Work instructions
Please copy every line of the material exactly.

Data provided
-------------------------

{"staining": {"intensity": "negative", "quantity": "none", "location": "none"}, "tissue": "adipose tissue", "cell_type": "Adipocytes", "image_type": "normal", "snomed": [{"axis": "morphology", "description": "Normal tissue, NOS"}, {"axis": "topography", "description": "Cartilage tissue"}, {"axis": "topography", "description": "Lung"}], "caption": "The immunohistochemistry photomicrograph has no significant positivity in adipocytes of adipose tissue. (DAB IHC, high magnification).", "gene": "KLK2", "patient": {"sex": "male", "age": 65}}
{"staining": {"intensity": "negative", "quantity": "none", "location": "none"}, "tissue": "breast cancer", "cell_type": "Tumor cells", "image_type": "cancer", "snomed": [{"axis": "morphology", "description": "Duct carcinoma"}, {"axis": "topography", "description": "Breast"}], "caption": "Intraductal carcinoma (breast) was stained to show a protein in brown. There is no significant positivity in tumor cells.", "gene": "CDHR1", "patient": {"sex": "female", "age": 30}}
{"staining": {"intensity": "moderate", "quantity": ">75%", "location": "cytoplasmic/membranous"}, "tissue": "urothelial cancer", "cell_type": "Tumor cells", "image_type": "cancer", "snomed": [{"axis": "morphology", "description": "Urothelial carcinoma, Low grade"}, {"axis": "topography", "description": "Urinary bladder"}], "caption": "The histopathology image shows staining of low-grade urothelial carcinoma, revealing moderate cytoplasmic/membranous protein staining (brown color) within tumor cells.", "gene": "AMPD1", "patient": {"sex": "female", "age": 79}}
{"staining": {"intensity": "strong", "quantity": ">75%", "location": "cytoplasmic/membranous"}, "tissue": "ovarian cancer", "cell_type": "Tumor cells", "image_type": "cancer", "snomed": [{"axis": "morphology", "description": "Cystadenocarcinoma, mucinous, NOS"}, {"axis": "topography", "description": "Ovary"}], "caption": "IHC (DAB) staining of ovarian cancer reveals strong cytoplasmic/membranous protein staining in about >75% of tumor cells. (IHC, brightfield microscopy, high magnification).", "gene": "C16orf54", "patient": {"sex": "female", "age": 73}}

-------------------------

Task solution
{"staining": {"intensity": "negative", "quantity": "none", "location": "none"}, "tissue": "adipose tissue", "cell_type": "Adipocytes", "image_type": "normal", "snomed": [{"axis": "morphology", "description": "Normal tissue, NOS"}, {"axis": "topography", "description": "Cartilage tissue"}, {"axis": "topography", "description": "Lung"}], "caption": "The immunohistochemistry photomicrograph has no significant positivity in adipocytes of adipose tissue. (DAB IHC, high magnification).", "gene": "KLK2", "patient": {"sex": "male", "age": 65}}
{"staining": {"intensity": "negative", "quantity": "none", "location": "none"}, "tissue": "breast cancer", "cell_type": "Tumor cells", "image_type": "cancer", "snomed": [{"axis": "morphology", "description": "Duct carcinoma"}, {"axis": "topography", "description": "Breast"}], "caption": "Intraductal carcinoma (breast) was stained to show a protein in brown. There is no significant positivity in tumor cells.", "gene": "CDHR1", "patient": {"sex": "female", "age": 30}}
{"staining": {"intensity": "moderate", "quantity": ">75%", "location": "cytoplasmic/membranous"}, "tissue": "urothelial cancer", "cell_type": "Tumor cells", "image_type": "cancer", "snomed": [{"axis": "morphology", "description": "Urothelial carcinoma, Low grade"}, {"axis": "topography", "description": "Urinary bladder"}], "caption": "The histopathology image shows staining of low-grade urothelial carcinoma, revealing moderate cytoplasmic/membranous protein staining (brown color) within tumor cells.", "gene": "AMPD1", "patient": {"sex": "female", "age": 79}}
{"staining": {"intensity": "strong", "quantity": ">75%", "location": "cytoplasmic/membranous"}, "tissue": "ovarian cancer", "cell_type": "Tumor cells", "image_type": "cancer", "snomed": [{"axis": "morphology", "description": "Cystadenocarcinoma, mucinous, NOS"}, {"axis": "topography", "description": "Ovary"}], "caption": "IHC (DAB) staining of ovarian cancer reveals strong cytoplasmic/membranous protein staining in about >75% of tumor cells. (IHC, brightfield microscopy, high magnification).", "gene": "C16orf54", "patient": {"sex": "female", "age": 73}}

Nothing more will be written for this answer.